Commerce Commerce 1.x Developer Status Change Actions

Status Change Actions are internally represented as comStatusChangeAction objects, and a number of derivative classes. It is primarily these derivative classes that you will use, and for more advanced use cases you will likely write your own.

The base comStatusChangeAction object doesn’t really do anything.

The following derivatives are included in Commerce:

  • comStatusChangeActionEmail. This action will send an email. The various settings, like who to send it to, its contents and other meta data, are configured through the status workflow editor in the commerce admin area.
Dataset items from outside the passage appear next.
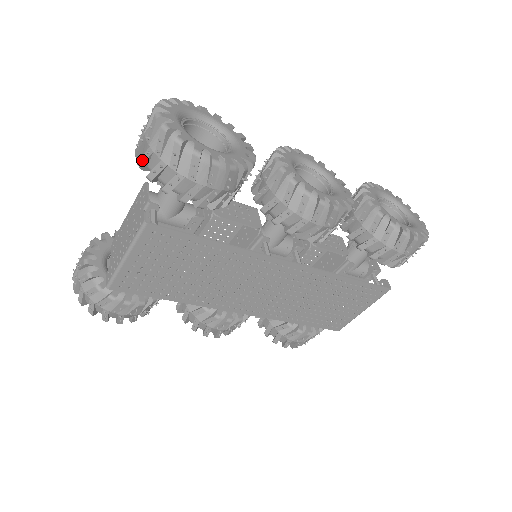
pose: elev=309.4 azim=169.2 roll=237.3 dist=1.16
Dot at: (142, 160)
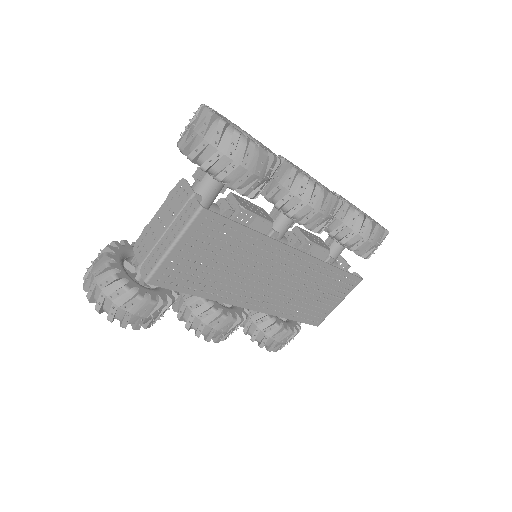
Dot at: (195, 152)
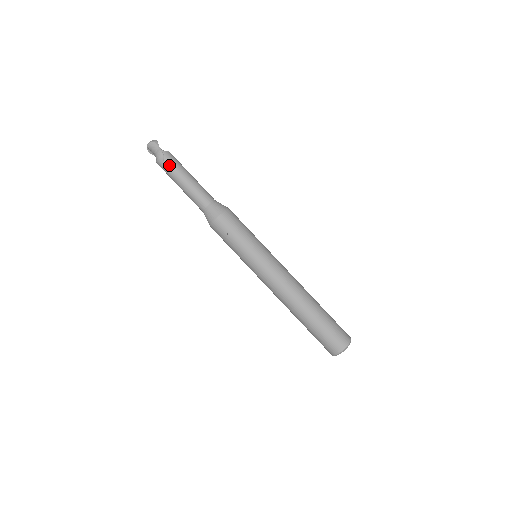
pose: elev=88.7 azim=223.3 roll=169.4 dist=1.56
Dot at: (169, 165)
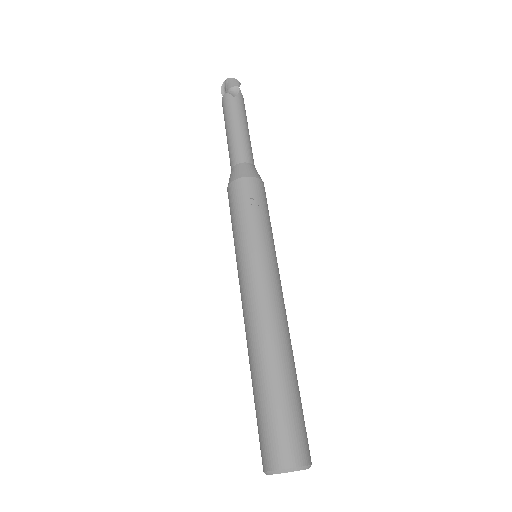
Dot at: (237, 103)
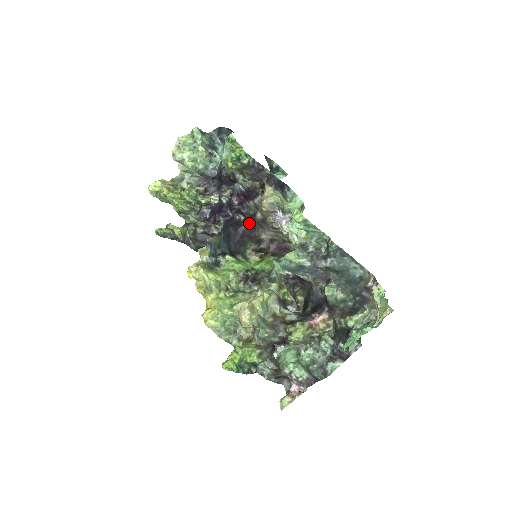
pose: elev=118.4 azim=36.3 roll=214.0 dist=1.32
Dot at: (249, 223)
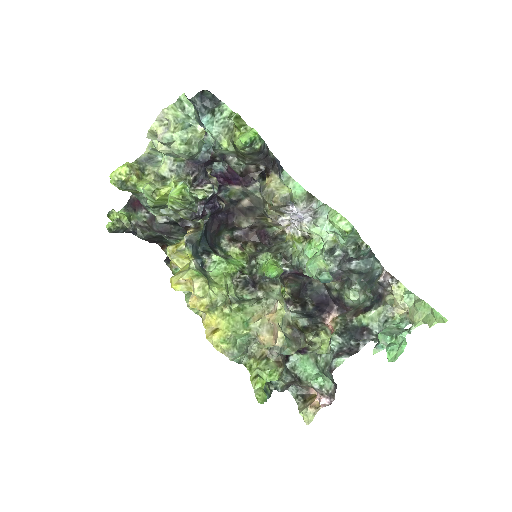
Dot at: (227, 209)
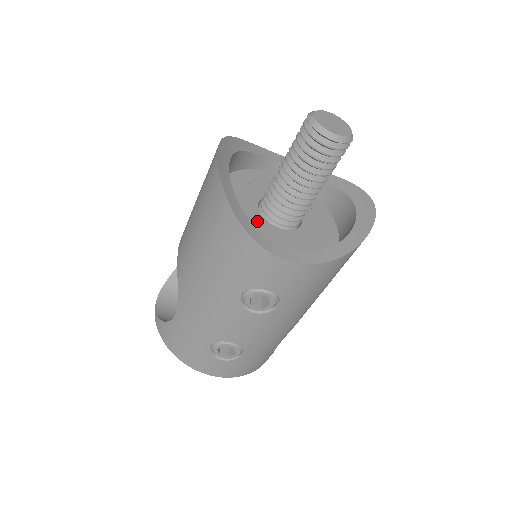
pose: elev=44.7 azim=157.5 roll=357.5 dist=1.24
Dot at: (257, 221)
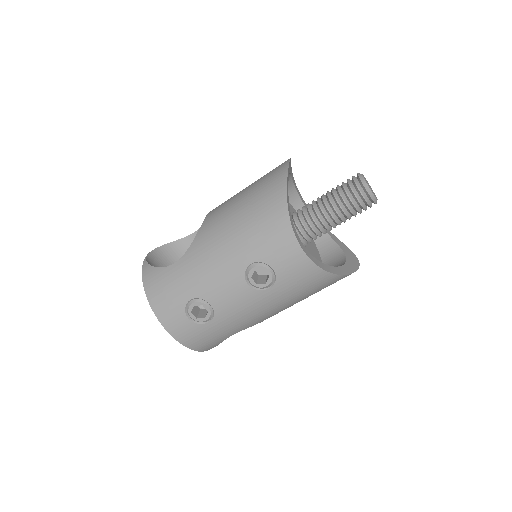
Dot at: occluded
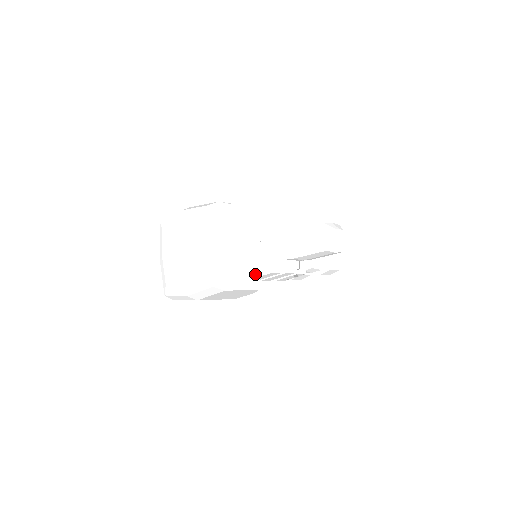
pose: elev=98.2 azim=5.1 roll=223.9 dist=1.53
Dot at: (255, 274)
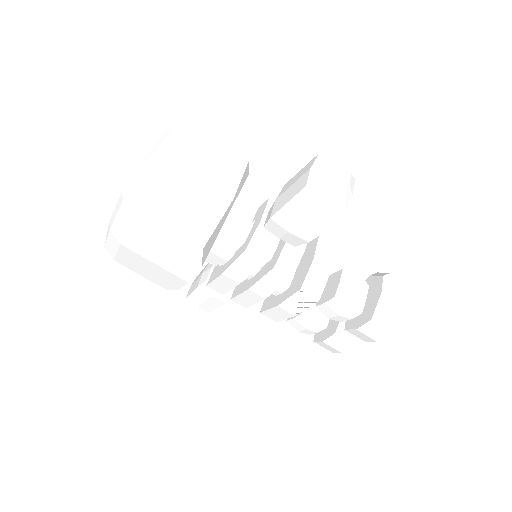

This allows the single action class to send a number of different emails just by adding additional configurations.

  • comStatusChangeActionEvent. This status change action will allow you to fire a user-defined (custom) event. This is convenient to use if you want to provide the merchant/site builder the flexibility to define when a custom module is defined by adding the actions to their status workflow. Your module can then listen to that particular event.

Below you’ll find more information about each, and the options they expose/require. For information on custom actions, keep reading.

Email Action (comStatusChangeActionEmail)

The email action allows you to configure an email to be sent whenever a certain status change happens. The obvious use cases are sending an order confirmation and a shipping notification email to the customer, but this can also be used to send a copy of the order to the merchant or accounting department.

Event Action (comStatusChangeActionEvent)

The Event action fires a user-defined event. This event will be passed a modmore\Commerce\Events\OrderStatus object, which contains references to the order, old status, new status and the status change object; all available via getters.

An example use case for this implementation is a flexible CRM integration. An admin could use the status workflow editor to set up when certain information gets pushed to the CRM to fit their workflow.

Custom Actions

For advanced actions, you can write your own action class. Basically extend the comStatusChangeAction class, and provide a process() method to do what you need it to do.

To define options that need to be shown in the interface, define the getModelFields() method and make it return an array of fields.